The Ultimate Twitter Profile Widget plugin contains a Cross‑Site Request Forgery flaw that can be abused to store malicious JavaScript on the website; once injected, the script runs automatically for every visitor, allowing attackers to harvest session cookies, deface content, or execute further malicious actions. This stored XSS attack can compromise confidentiality, integrity, and availability for all users who view affected pages and may also provide a vector for credential theft if an attacker can target logged‑in administrators. The weakness is rooted in improper CSRF protection and insufficient input validation in the plugin's data storage logic, identified as CWE‑352.

WordPress sites running the Ultimate Twitter Profile Widget by dyiosah at any version up to and including 1.0 are affected; the problem exists in all releases from the initial release through version 1.0, and no later release has been identified as containing a fix.

********

**Brief 1:**
Answer these from the vulnerability description:
(a) What CWE identifier is given for the weakness?
(b) Who is named as the maker of the plugin?
(c) Which versions of the plugin are affected?
**Brief 2:**
For each statement, say whether the vulnerability description agrees, and quote the words that decide it:
(a) The injected script runs only when an administrator opens the page.
(b) A later release has been identified as fixing the problem.
(c) The weakness involves insufficient input validation.
**Brief 3:** Reproduce the part of the vulnerability description that starts with "WordPress sites running" and goes on through "containing a fix.".
These lines have nothing to do with the vulnerability description.

(Images with keypoint coordinates)

********

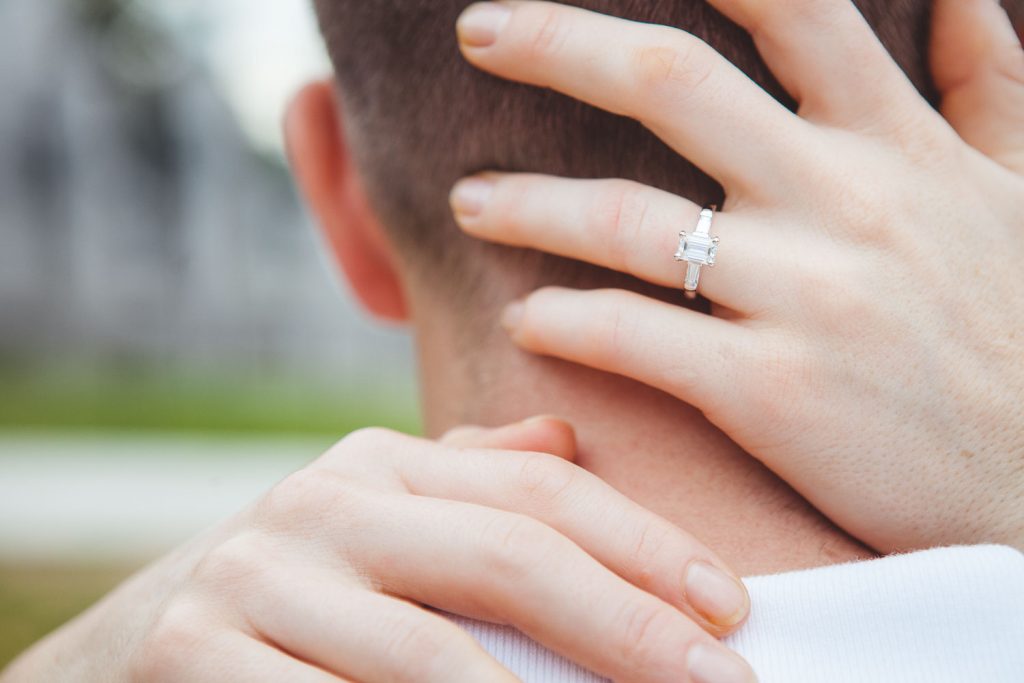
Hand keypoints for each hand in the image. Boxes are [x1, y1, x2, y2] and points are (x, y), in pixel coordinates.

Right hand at [2, 419, 753, 682]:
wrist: (151, 645)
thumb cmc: (314, 594)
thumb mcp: (384, 522)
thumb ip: (470, 483)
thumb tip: (563, 438)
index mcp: (376, 463)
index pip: (537, 491)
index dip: (643, 544)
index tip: (730, 607)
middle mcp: (318, 506)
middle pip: (506, 558)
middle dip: (629, 628)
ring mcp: (253, 583)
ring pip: (435, 662)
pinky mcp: (197, 660)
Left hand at [451, 0, 1023, 551]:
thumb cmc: (1019, 334)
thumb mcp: (1023, 190)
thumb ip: (989, 86)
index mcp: (895, 143)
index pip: (794, 9)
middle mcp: (843, 200)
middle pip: (672, 82)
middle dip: (558, 41)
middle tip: (476, 30)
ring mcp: (803, 296)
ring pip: (624, 217)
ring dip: (524, 203)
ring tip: (467, 204)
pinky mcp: (768, 392)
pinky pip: (633, 338)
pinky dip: (564, 322)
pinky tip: (527, 320)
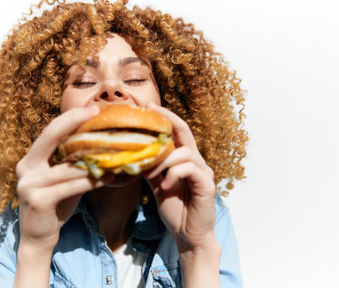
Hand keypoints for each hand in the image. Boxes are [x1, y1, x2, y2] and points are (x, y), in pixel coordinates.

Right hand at [15, 105, 113, 250]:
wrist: (38, 238)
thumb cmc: (54, 206)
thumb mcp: (63, 180)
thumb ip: (74, 164)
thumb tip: (103, 148)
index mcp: (30, 160)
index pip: (49, 132)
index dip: (70, 118)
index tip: (92, 108)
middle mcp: (25, 168)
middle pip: (50, 137)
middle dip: (74, 122)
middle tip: (97, 112)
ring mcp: (29, 184)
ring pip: (67, 167)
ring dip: (93, 161)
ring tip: (116, 154)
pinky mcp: (38, 200)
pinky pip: (70, 187)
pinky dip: (91, 182)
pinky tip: (108, 178)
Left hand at [144, 103, 217, 252]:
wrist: (188, 235)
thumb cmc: (175, 208)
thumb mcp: (156, 184)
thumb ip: (149, 168)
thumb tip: (131, 153)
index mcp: (183, 158)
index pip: (173, 130)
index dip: (160, 115)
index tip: (142, 103)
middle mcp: (195, 160)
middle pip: (183, 130)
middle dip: (165, 117)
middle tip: (147, 108)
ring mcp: (203, 171)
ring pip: (184, 151)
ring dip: (163, 159)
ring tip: (150, 172)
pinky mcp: (207, 185)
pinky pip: (189, 169)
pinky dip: (173, 173)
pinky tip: (164, 185)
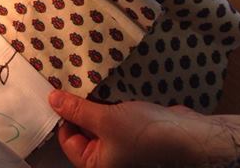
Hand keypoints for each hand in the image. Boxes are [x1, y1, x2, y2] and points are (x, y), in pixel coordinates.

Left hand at [48, 90, 239, 167]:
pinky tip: (104, 85)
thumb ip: (76, 109)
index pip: (67, 141)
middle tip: (71, 82)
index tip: (60, 93)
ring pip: (98, 121)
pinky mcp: (134, 130)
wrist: (187, 133)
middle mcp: (107, 158)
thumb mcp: (104, 119)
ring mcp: (121, 144)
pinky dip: (109, 103)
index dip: (63, 117)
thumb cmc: (144, 133)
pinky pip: (113, 116)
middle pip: (82, 130)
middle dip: (78, 108)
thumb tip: (51, 100)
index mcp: (96, 164)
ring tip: (86, 80)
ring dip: (93, 103)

********

**Response area 1:**
(a) CWE‑352
(b) dyiosah
(c) Any version up to and including 1.0

**Response area 2:**
(a) No: "the script runs automatically for every visitor"
(b) No: "no later release has been identified as containing a fix"
(c) Yes: "insufficient input validation in the plugin's data storage logic"

**Response area 3:**
WordPress sites running the Ultimate Twitter Profile Widget by dyiosah at any version up to and including 1.0 are affected; the problem exists in all releases from the initial release through version 1.0, and no later release has been identified as containing a fix.